第24話 サイ、テロの疑いを受ける

「サイ様」

「はひっ!!」


 ぼんやりと窓の外を眺めていたサイは、突然耳元で呼びかけられて飛び上がらんばかりに驚いた。決して警戒を怠っているつもりはなかったのに、すぐ背後に立たれるまで、相手はまったくサイに気配を感じさせなかった。


「あ、ああ、執事さん!?」


 慌てて振り向くと、屋敷を訪れたときに彼をここへ案内した老紳士が無表情で立っていた。

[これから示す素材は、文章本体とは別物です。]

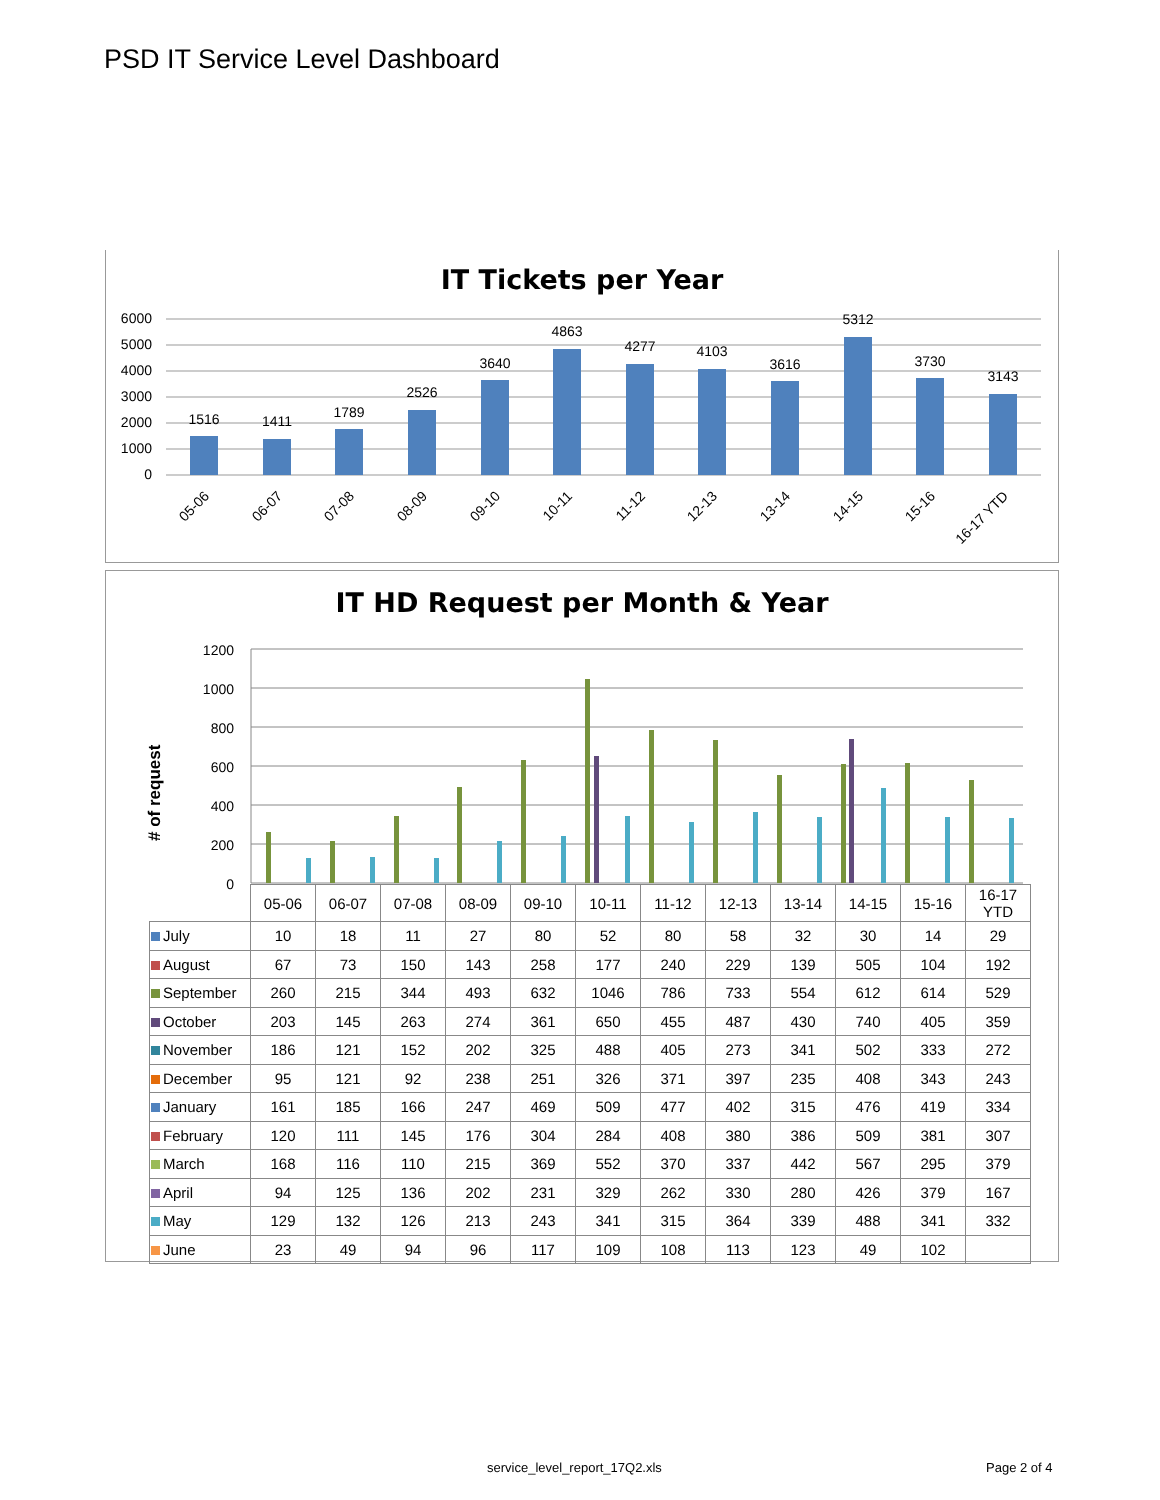PSD IT Service Level Dashboard
IT Tickets per Year
6000
5000
4000
3000
2000
1000
0
1516
1411
1789
2526
3640
4863
4277
4103
3616
5312
3730
3143
05-06
06-07
07-08
08-09
09-10
10-11
11-12
12-13
13-14
14-15
15-16
16-17 YTD
IT HD Request per Month & Year
‍# of request
1200
1000
800
600
400
200
0
| | 05-06 | 06-07 | 07-08 | 08-09 | 09-10 | 10-11 | 11-12 | 12-13 | 13-14 | 14-15 | 15-16 | 16-17 YTD |
| --- | --- | --- | --- | --- | --- | --- | --- | --- | --- | --- | --- | --- |
| July | 10 | 18 | 11 | 27 | 80 | 52 | 80 | 58 | 32 | 30 | 14 | 29 |
| August | 67 | 73 | 150 | 143 | 258 | 177 | 240 | 229 | 139 | 505 | 104 | 192 |
| September | 260 | 215 | 344 | 493 | 632 | 1046 | 786 | 733 | 554 | 612 | 614 | 529 |
| October | 203 | 145 | 263 | 274 | 361 | 650 | 455 | 487 | 430 | 740 | 405 | 359 |
| November | 186 | 121 | 152 | 202 | 325 | 488 | 405 | 273 | 341 | 502 | 333 | 272 |
| December | 95 | 121 | 92 | 238 | 251 | 326 | 371 | 397 | 235 | 408 | 343 | 243 |
| January | 161 | 185 | 166 | 247 | 469 | 509 | 477 | 402 | 315 | 476 | 419 | 334 |
| February | 120 | 111 | 145 | 176 | 304 | 284 | 408 | 380 | 386 | 509 | 381 | 307 |
| March | 168 | 116 | 110 | 215 | 369 | 552 | 370 | 337 | 442 | 567 | 295 | 379 |
| April | 94 | 125 | 136 | 202 | 231 | 329 | 262 | 330 | 280 | 426 | 379 | 167 |
| May | 129 | 132 | 126 | 213 | 243 | 341 | 315 | 364 | 339 | 488 | 341 | 332 |
| June | 23 | 49 | 94 | 96 | 117 | 109 | 108 | 113 | 123 | 49 | 102 | |
service_level_report_17Q2.xls Page 2 of 4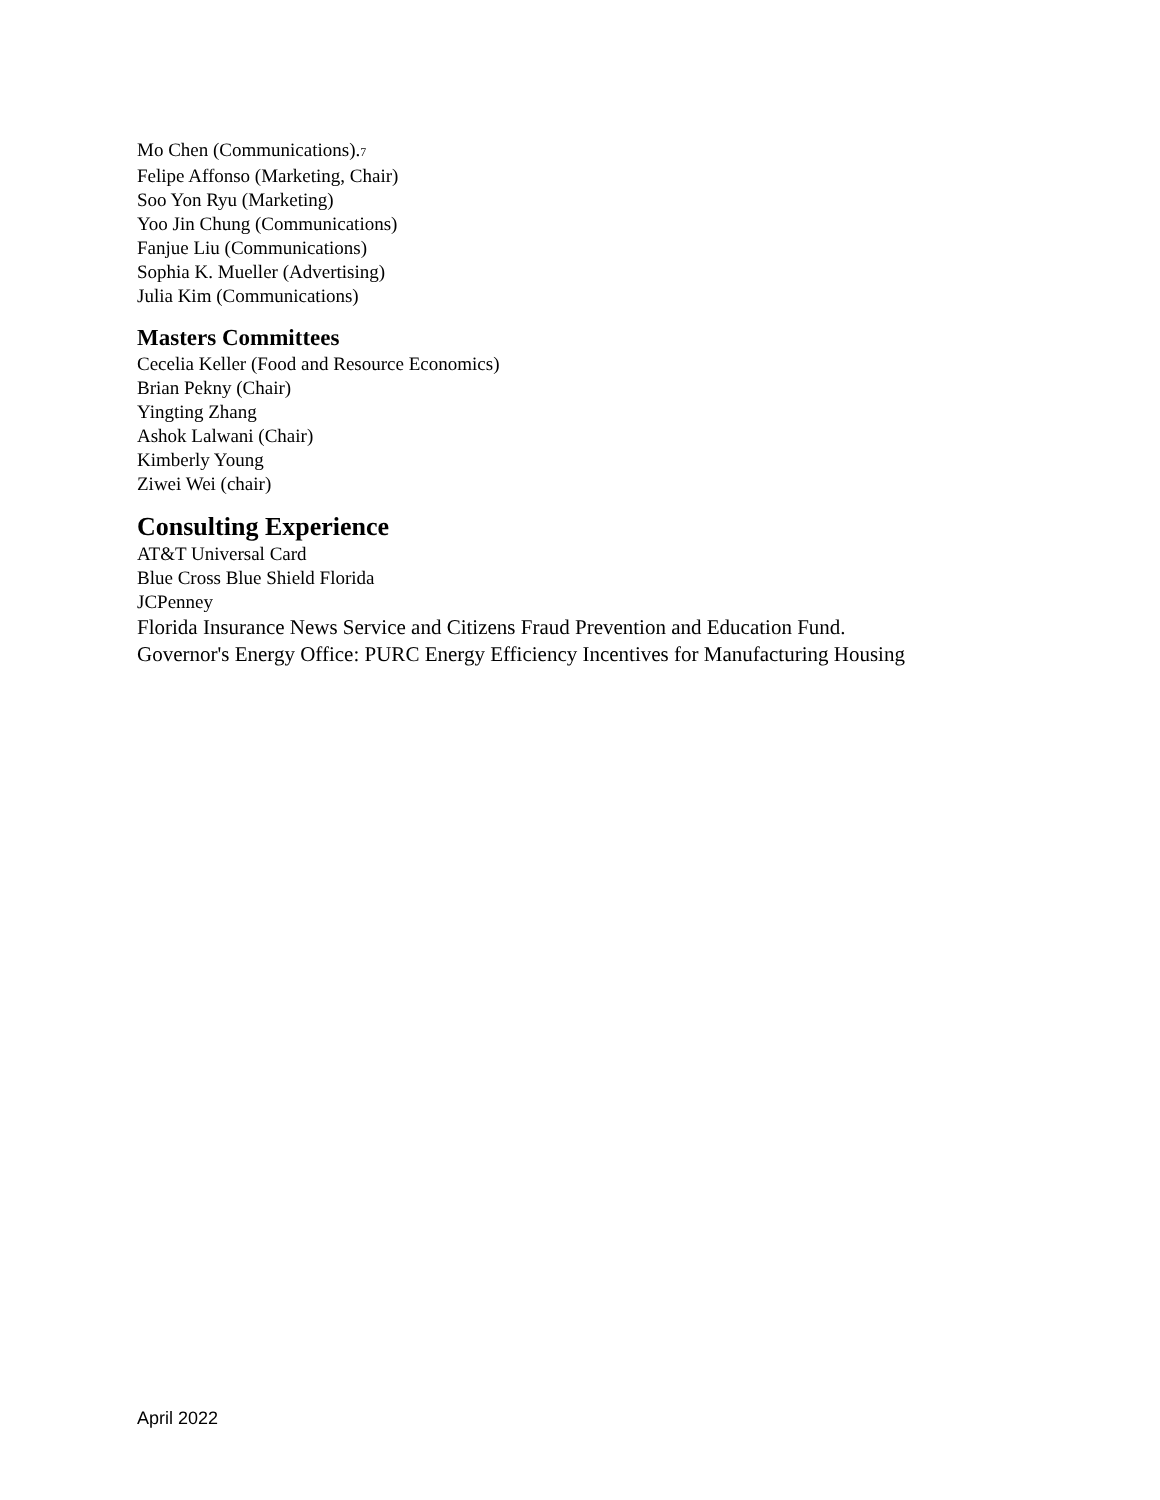Mo Chen (Communications).7
Felipe Affonso (Marketing, Chair)
Soo Yon Ryu (Marketing)
Yoo Jin Chung (Communications)
Fanjue Liu (Communications)
Sophia K. Mueller (Advertising)
Julia Kim (Communications)
Masters Committees
Cecelia Keller (Food and Resource Economics)
Brian Pekny (Chair)
Yingting Zhang
Ashok Lalwani (Chair)
Kimberly Young
Ziwei Wei (chair)
Consulting Experience
AT&T Universal Card
Blue Cross Blue Shield Florida
JCPenney
Florida Insurance News Service and Citizens Fraud Prevention and Education Fund.
Governor's Energy Office: PURC Energy Efficiency Incentives for Manufacturing Housing
April 2022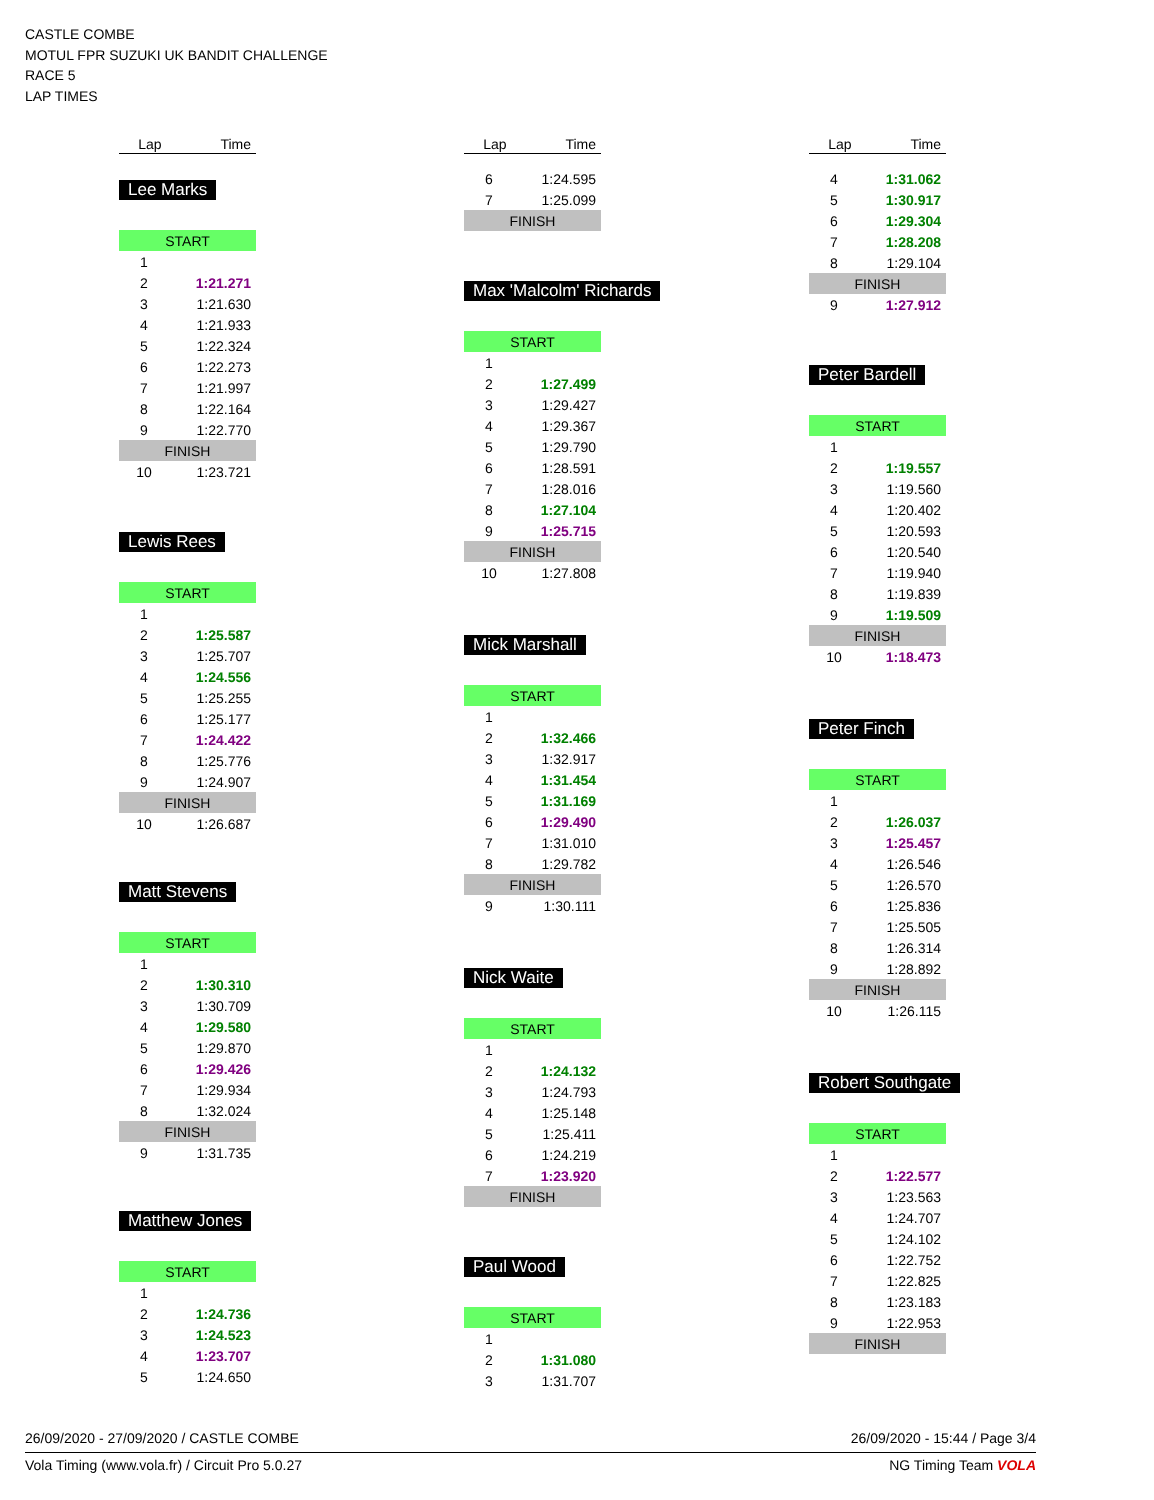CASTLE COMBE
MOTUL FPR SUZUKI UK BANDIT CHALLENGE
RACE 5
LAP TIMES
| Lap | Time |
| --- | --- |
Lee Marks
| START | |
| 1 | |
| 2 | 1:21.271 |
| 3 | 1:21.630 |
| 4 | 1:21.933 |
| 5 | 1:22.324 |
| 6 | 1:22.273 |
| 7 | 1:21.997 |
| 8 | 1:22.164 |
| 9 | 1:22.770 |
| FINISH | |
| 10 | 1:23.721 |
Lewis Rees
| START | |
| 1 | |
| 2 | 1:25.587 |
| 3 | 1:25.707 |
| 4 | 1:24.556 |
| 5 | 1:25.255 |
| 6 | 1:25.177 |
| 7 | 1:24.422 |
| 8 | 1:25.776 |
| 9 | 1:24.907 |
| FINISH | |
| 10 | 1:26.687 |
Matt Stevens
| START | |
| 1 | |
| 2 | 1:30.310 |
| 3 | 1:30.709 |
| 4 | 1:29.580 |
| 5 | 1:29.870 |
| 6 | 1:29.426 |
| 7 | 1:29.934 |
| 8 | 1:32.024 |
| FINISH | |
| 9 | 1:31.735 |
Matthew Jones
| START | |
| 1 | |
| 2 | 1:24.736 |
| 3 | 1:24.523 |
| 4 | 1:23.707 |
| 5 | 1:24.650 |
| Lap | Time |
| --- | --- |
| 6 | 1:24.595 |
| 7 | 1:25.099 |
| FINISH | |
Max 'Malcolm' Richards
| START | |
| 1 | |
| 2 | 1:27.499 |
| 3 | 1:29.427 |
| 4 | 1:29.367 |
| 5 | 1:29.790 |
| 6 | 1:28.591 |
| 7 | 1:28.016 |
| 8 | 1:27.104 |
| 9 | 1:25.715 |
| FINISH | |
| 10 | 1:27.808 |
Mick Marshall
| START | |
| 1 | |
| 2 | 1:32.466 |
| 3 | 1:32.917 |
| 4 | 1:31.454 |
| 5 | 1:31.169 |
| 6 | 1:29.490 |
| 7 | 1:31.010 |
| 8 | 1:29.782 |
| FINISH | |
| 9 | 1:30.111 |
Nick Waite
| START | |
| 1 | |
| 2 | 1:24.132 |
| 3 | 1:24.793 |
| 4 | 1:25.148 |
| 5 | 1:25.411 |
| 6 | 1:24.219 |
| 7 | 1:23.920 |
| FINISH | |
Paul Wood
| START | |
| 1 | |
| 2 | 1:31.080 |
| 3 | 1:31.707 |
| Lap | Time |
| --- | --- |
| 4 | 1:31.062 |
| 5 | 1:30.917 |
| 6 | 1:29.304 |
| 7 | 1:28.208 |
| 8 | 1:29.104 |
| FINISH | |
| 9 | 1:27.912 |
Peter Bardell
| START | |
| 1 | |
| 2 | 1:19.557 |
| 3 | 1:19.560 |
| 4 | 1:20.402 |
| 5 | 1:20.593 |
| 6 | 1:20.540 |
| 7 | 1:19.940 |
| 8 | 1:19.839 |
| 9 | 1:19.509 |
| FINISH | |
| 10 | 1:18.473 |
Peter Finch
| START | |
| 1 | |
| 2 | 1:26.037 |
| 3 | 1:25.457 |
| 4 | 1:26.546 |
| 5 | 1:26.570 |
| 6 | 1:25.836 |
| 7 | 1:25.505 |
| 8 | 1:26.314 |
| 9 | 1:28.892 |
| FINISH | |
| 10 | 1:26.115 |
Robert Southgate
| START | |
| 1 | |
| 2 | 1:22.577 |
| 3 | 1:23.563 |
| 4 | 1:24.707 |
| 5 | 1:24.102 |
| 6 | 1:22.752 |
| 7 | 1:22.825 |
| 8 | 1:23.183 |
| 9 | 1:22.953 |
| FINISH | |
26/09/2020 - 27/09/2020 / CASTLE COMBE 26/09/2020 - 15:44 / Page 3/4
Vola Timing (www.vola.fr) / Circuit Pro 5.0.27 NG Timing Team VOLA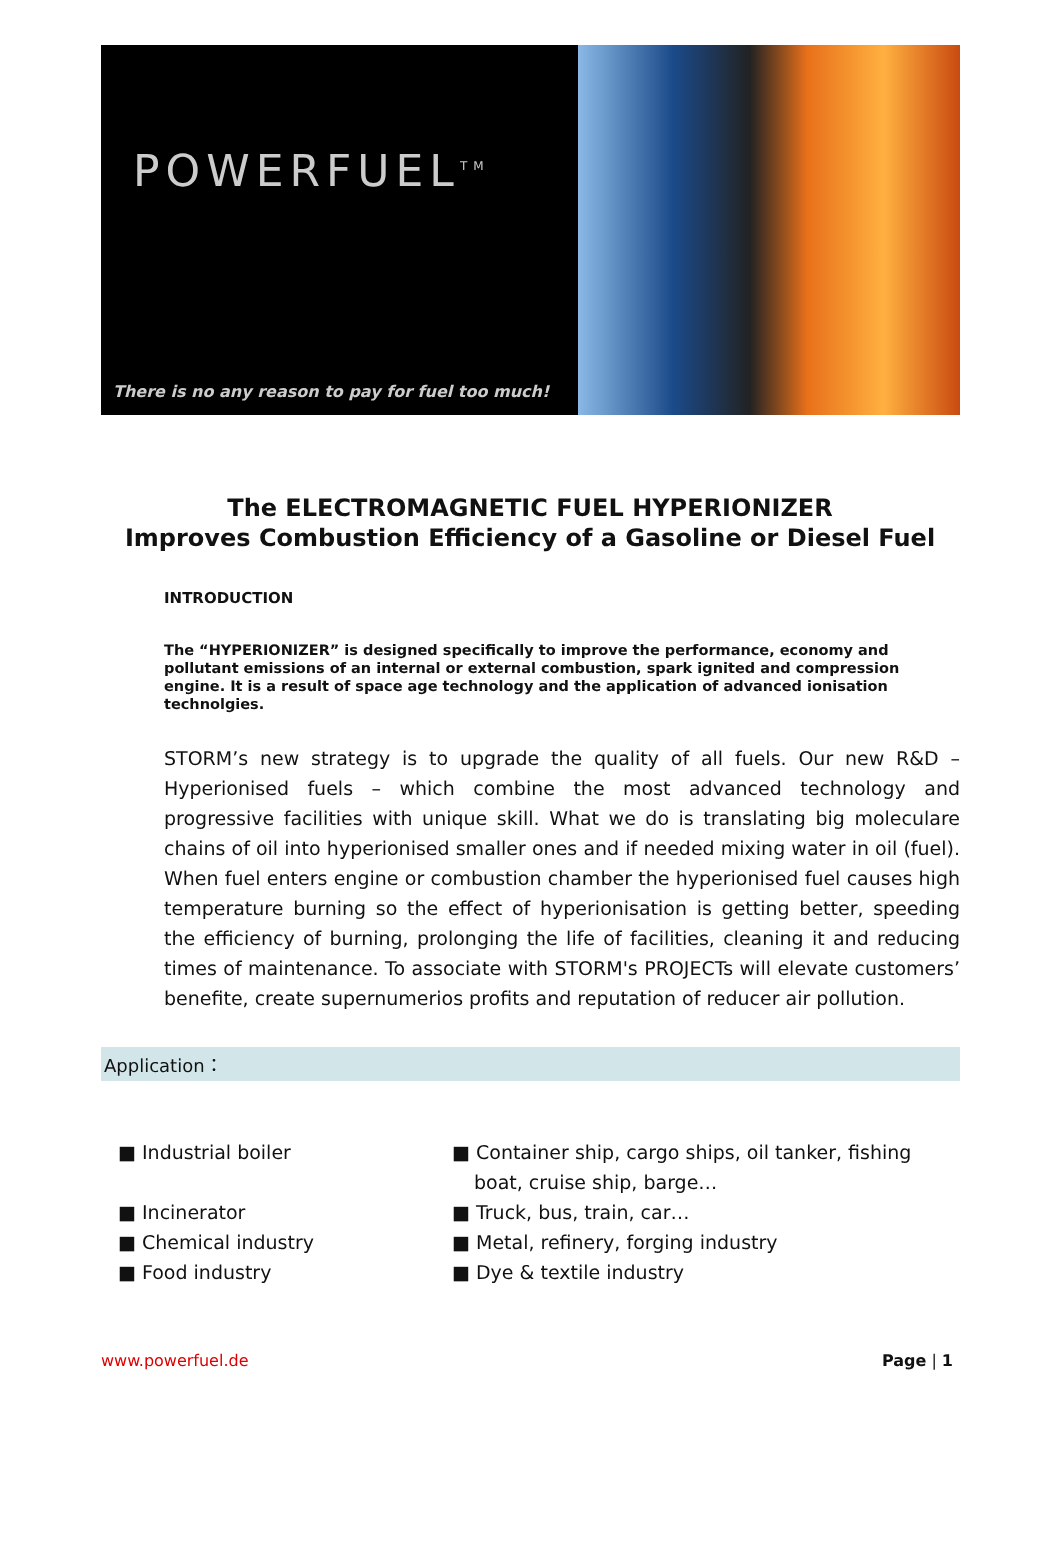POWERFUEL<sup>TM</sup>
There is no any reason to pay for fuel too much!
The ELECTROMAGNETIC FUEL HYPERIONIZER
Improves Combustion Efficiency of a Gasoline or Diesel Fuel
INTRODUCTION
The “HYPERIONIZER” is designed specifically to improve the performance, economy and pollutant emissions of an internal or external combustion, spark ignited and compression engine. It is a result of space age technology and the application of advanced ionisation technolgies.
STORM’s new strategy is to upgrade the quality of all fuels. Our new R&D – Hyperionised fuels – which combine the most advanced technology and progressive facilities with unique skill. What we do is translating big moleculare chains of oil into hyperionised smaller ones and if needed mixing water in oil (fuel). When fuel enters engine or combustion chamber the hyperionised fuel causes high temperature burning so the effect of hyperionisation is getting better, speeding the efficiency of burning, prolonging the life of facilities, cleaning it and reducing times of maintenance. To associate with STORM's PROJECTs will elevate customers’ benefite, create supernumerios profits and reputation of reducer air pollution.
Application：
■ Industrial boiler
■ Incinerator
■ Chemical industry
■ Food industry
■ Container ship, cargo ships, oil tanker, fishing boat, cruise ship, barge…
■ Truck, bus, train, car…
■ Metal, refinery, forging industry
■ Dye & textile industry
www.powerfuel.de Page | 1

「ええ、サイ様をご案内するよう仰せつかりました。こちらへ」

「あ、はい」


 ほとんど足音を立てず歩き出した執事について階段を上り、二階の奥の部屋に通される。結構な広さはあるものの、ずいぶん生活感のある、しかもどう見ても若い女性の私室だ。


「あれ、ここは?」

「理彩お嬢様のお部屋です」

「ええっ! ちょっと」


 サイは目をむく。


「あの、こんなプライベートな場所じゃなくて、客間とか、そういう場所で待たせていただくわけにはいきませんか?」

「確かに応接室はございますが、お嬢様はサイ様を極力目立たせたくないと仰せでございます」

「いや、だからといって——」

「当家の応接室には監視カメラがございます」

「カメラ?」

「ええ、当家の関わる仕事の関係上、来客は警備の者によって二十四時間監視されることになっております」

「え!」


 サイは予想もしなかった物々しさに毒気を抜かれた。

 来客にすら監視がつくなど、元の世界、サンデッカ王国では政府の要人や大商人以外にはあり得ない話だった。


「では、さっきの食堂でもいいので——」

「食堂は、間もなく隣の職員が会合に使用する予定がございまして」

「隣?」


 問い返しながら、サイは窓から見える入り口も窓もない群青色に輝くビルを指差す。


「ええ、お嬢様の会社です」

「え!?」

「理彩お嬢様はおっしゃいませんでしたか?」

「何をです?」

「ご自身のお立場を、です。元々はお父上の設立された会社でしたが、数年前にやまいの療養のため家督をお譲りになられまして、現在は理彩お嬢様が当家のあるじ、そして『柘植リモートセンシング』の代表取締役でございます」

「えぇー」


 思わず間抜けな声が出た。

 理彩自身が言っていたように、彼女の年齢としは多分サイとそれほど変わらないだろう。親から引き継いだとはいえ、あの若さでこれだけの規模の会社を率いているとは……。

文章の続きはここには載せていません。